様々なタイプのデマが、新型コロナウイルスの感染状況に合わせて拡大していることも今回の特徴だ。一口に誤った情報と言っても、その内実は様々である。

例えば、一般的にフェイクニュースとして知られる「ウソ」も、ディスインフォメーション(虚偽の情報)とミスインフォメーション(誤った情報)に分けられることがあり、政治的な意図を持っている場合はプロパガンダと呼ばれ、誤解を招きやすい情報をミスリーディングな情報と分けたりもする。

この分類に統一した見解はないものの、今回の「インフォデミック」でもいくつかのパターンが見られ、一括りにデマと呼ぶことは避けるべきである。

例えば、前述した「新型コロナウイルスは生物兵器」説や「中国が患者数を意図的に操作している」など、現時点で確証がない情報は陰謀論に分類される。

また、2月上旬から中旬にかけて、日本の患者数をクルーズ船内の感染者や中国・武漢からの帰国者などと区別しないままカウントする報道が見られたが、これはミスリーディングな情報と言える。

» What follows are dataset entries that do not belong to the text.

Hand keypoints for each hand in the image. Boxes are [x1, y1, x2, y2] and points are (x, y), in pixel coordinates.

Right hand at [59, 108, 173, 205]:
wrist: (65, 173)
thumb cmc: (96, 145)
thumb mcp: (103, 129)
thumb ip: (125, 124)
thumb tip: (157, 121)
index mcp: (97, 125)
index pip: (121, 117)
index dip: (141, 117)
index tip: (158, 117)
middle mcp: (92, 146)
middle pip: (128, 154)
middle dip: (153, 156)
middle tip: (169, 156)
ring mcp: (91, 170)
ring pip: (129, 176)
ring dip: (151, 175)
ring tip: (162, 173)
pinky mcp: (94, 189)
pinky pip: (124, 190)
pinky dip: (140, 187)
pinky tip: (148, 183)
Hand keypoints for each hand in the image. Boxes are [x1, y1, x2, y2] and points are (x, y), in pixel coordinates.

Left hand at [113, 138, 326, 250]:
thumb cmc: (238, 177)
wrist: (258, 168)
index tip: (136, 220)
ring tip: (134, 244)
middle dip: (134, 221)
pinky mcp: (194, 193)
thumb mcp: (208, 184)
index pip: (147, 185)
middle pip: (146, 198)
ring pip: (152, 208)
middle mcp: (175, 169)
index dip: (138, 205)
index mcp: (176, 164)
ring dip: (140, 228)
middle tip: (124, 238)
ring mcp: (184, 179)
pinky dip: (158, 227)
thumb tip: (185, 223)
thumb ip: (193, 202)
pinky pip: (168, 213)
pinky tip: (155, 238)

意図した虚偽か意図しない誤りかを判断することは難しいが、「30分に1回水(お湯)を飲めば予防になる」や「アルコール消毒は新型コロナウイルスには効かない」などの情報は、人々の不安につけ込んだウソ・誤った情報だと言える。

 

注目すべきは、こうした情報が感染状況とあわせて広まっている点である。

中国国外で感染者が出ていなかった頃は、共産党の情報隠蔽などの陰謀論が広まっていたが、日本の水際対策がスタートした頃は、中国人の入国に関連したデマなどが広がった。

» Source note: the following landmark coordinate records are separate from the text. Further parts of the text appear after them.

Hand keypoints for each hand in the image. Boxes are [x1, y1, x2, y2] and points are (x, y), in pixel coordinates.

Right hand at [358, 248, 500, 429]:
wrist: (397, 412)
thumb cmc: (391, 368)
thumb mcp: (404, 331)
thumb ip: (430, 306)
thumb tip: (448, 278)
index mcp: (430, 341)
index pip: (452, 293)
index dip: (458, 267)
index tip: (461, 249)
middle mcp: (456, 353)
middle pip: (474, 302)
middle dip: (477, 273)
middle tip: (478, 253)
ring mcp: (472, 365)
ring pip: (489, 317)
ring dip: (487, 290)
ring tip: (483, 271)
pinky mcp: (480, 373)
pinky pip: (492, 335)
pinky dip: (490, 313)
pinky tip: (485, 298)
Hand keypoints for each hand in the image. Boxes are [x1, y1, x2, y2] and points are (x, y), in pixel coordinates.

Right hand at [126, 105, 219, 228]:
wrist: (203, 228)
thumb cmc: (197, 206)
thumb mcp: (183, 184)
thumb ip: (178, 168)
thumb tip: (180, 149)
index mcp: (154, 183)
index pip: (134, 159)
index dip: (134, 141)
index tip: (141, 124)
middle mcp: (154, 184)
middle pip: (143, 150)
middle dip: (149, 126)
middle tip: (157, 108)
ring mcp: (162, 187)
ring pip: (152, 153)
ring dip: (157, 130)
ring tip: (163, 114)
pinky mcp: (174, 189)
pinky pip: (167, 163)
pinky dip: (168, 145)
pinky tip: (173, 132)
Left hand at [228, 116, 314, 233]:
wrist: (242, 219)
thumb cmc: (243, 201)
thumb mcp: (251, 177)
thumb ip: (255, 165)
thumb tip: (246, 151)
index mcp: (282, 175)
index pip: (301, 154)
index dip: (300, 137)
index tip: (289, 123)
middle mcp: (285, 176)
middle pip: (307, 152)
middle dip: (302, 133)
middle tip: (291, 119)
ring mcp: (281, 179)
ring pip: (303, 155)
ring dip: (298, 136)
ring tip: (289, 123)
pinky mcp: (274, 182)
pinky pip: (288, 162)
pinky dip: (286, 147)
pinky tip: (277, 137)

そして、日本での感染が本格的に拡大するとともに、新型コロナウイルスに効果がある食べ物や予防法などの情報が、SNSを賑わすようになった。

注目を集めるためのウソや笑いを取るためのパロディなども含まれるため、一括りには出来ないが、人々の関心・不安を反映したデマが生じていることがわかるだろう。